たとえば、天長元(824)年には次のような法令が出されています。
・観察使を派遣し国司の業務を監視させる
・優秀な国司は複数の国を兼任させる
・国司は任期中に一、二度入京し、天皇に業務報告を行う
このような朝廷の努力にもかかわらず、国司の腐敗は改まりませんでした。国司は有力貴族が後ろ盾になっているので、簡単にはつぶすことができなかったのです。
国司の腐敗をなくそうとして、逆に悲劇の最期を遂げたのが、かの菅原道真です。
菅原道真に濡れ衣を着せた藤原時平が不審な死を遂げる
菅原道真は、貴族としては名門の出ではありませんでしたが、230年間でわずか65人しか合格者が出なかったという、当時の最高国家試験である文章得業生に合格するなど秀才ぶりを発揮し、讃岐守(現在の香川県知事にあたる)などの重要ポストに就いて、当時の宇多天皇の信頼を得ました。

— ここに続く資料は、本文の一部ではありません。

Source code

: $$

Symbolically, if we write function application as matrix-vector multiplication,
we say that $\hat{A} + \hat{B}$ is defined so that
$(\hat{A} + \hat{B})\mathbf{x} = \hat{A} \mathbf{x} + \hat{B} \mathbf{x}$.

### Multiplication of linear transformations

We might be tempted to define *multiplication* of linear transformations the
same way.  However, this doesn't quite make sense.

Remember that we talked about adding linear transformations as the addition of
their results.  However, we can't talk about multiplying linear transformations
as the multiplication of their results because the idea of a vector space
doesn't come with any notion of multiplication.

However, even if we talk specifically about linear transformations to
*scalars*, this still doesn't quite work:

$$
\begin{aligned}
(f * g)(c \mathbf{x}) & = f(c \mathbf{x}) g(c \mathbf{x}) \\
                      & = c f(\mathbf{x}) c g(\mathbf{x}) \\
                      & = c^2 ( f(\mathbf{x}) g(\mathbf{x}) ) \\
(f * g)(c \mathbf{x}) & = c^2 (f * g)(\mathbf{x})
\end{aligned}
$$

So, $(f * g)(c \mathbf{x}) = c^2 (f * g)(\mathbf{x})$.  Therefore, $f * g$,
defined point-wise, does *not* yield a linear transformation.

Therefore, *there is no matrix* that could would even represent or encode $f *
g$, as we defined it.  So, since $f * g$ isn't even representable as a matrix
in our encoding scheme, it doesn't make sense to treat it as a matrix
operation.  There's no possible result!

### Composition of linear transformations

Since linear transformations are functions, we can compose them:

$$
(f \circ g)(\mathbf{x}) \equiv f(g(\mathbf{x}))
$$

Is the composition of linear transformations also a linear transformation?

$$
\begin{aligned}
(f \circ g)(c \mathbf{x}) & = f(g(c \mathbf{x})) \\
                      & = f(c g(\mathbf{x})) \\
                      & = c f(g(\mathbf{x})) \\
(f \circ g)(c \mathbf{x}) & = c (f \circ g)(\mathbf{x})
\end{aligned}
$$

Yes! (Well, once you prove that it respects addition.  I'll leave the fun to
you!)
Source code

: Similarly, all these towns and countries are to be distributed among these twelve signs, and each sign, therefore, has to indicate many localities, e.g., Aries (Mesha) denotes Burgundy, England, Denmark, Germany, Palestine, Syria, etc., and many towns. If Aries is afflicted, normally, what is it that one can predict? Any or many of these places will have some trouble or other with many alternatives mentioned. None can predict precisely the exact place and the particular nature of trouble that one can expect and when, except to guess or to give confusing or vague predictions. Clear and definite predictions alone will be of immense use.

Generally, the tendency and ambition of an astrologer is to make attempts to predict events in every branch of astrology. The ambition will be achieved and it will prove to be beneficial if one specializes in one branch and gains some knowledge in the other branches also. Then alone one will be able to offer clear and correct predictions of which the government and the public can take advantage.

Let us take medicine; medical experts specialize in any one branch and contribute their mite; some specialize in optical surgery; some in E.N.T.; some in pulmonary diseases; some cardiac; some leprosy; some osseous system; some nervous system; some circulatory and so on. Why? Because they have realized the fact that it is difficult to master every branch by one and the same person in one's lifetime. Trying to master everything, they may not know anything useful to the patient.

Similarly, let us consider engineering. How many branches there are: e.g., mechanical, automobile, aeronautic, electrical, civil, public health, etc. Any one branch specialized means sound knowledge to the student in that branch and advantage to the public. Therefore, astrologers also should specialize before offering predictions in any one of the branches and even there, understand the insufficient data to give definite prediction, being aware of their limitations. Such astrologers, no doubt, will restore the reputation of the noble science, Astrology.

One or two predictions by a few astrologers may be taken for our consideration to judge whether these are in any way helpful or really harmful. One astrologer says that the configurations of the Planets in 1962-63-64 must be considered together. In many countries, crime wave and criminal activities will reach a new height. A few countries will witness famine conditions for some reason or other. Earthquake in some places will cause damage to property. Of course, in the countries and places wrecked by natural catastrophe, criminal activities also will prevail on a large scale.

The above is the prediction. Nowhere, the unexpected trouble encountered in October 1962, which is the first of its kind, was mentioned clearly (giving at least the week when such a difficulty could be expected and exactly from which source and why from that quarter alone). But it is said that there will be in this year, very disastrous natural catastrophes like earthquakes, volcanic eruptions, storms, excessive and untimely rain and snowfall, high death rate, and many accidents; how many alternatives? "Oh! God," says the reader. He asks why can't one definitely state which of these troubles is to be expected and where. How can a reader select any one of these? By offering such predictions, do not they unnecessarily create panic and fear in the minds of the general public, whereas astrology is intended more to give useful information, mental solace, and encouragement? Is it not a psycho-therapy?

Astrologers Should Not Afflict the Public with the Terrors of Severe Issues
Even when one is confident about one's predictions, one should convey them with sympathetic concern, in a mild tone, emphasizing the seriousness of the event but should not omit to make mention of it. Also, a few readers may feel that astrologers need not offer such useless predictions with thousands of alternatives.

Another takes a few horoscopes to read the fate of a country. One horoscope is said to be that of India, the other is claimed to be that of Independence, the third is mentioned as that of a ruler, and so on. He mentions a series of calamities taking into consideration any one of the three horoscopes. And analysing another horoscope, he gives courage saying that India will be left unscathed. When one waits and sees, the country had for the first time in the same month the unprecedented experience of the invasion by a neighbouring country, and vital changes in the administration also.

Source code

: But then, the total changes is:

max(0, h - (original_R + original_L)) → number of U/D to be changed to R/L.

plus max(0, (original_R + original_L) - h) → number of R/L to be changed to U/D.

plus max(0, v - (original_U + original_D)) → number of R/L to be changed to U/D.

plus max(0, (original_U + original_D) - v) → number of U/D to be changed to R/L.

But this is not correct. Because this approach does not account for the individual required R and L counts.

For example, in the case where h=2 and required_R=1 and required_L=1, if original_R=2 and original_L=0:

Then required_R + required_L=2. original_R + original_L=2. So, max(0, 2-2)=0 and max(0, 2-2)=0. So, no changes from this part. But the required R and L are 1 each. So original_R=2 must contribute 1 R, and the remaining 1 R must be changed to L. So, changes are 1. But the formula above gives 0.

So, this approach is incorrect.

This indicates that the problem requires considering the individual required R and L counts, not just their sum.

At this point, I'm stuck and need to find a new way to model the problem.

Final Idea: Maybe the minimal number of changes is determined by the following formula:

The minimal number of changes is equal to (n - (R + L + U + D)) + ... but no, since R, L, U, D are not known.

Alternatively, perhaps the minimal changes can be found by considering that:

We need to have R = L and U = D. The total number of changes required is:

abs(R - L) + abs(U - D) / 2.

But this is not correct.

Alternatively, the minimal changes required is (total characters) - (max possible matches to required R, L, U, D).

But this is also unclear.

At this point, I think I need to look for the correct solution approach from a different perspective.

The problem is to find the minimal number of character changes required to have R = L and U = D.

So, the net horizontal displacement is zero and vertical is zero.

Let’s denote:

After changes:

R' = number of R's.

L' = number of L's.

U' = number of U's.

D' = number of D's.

そして、昌泰2(899)年には右大臣、現在の首相のような地位にまで上り詰めます。
しかし、その直後に無実の罪を着せられ、昌泰4(901)年、大宰権師(大宰府の副指令長官)に左遷されてしまいました。その後、名誉を回復することなく、京都に帰ることもないまま、大宰府で死んでしまうのです。
菅原道真に濡れ衣を着せた藤原時平やその関係者が次々に不審な死を遂げたので、一時は「道真の祟」と言われ、朝廷はパニックに陥ります。
学問の神様として名高い「天満宮」は、菅原道真の霊を慰めるために建てられたものです。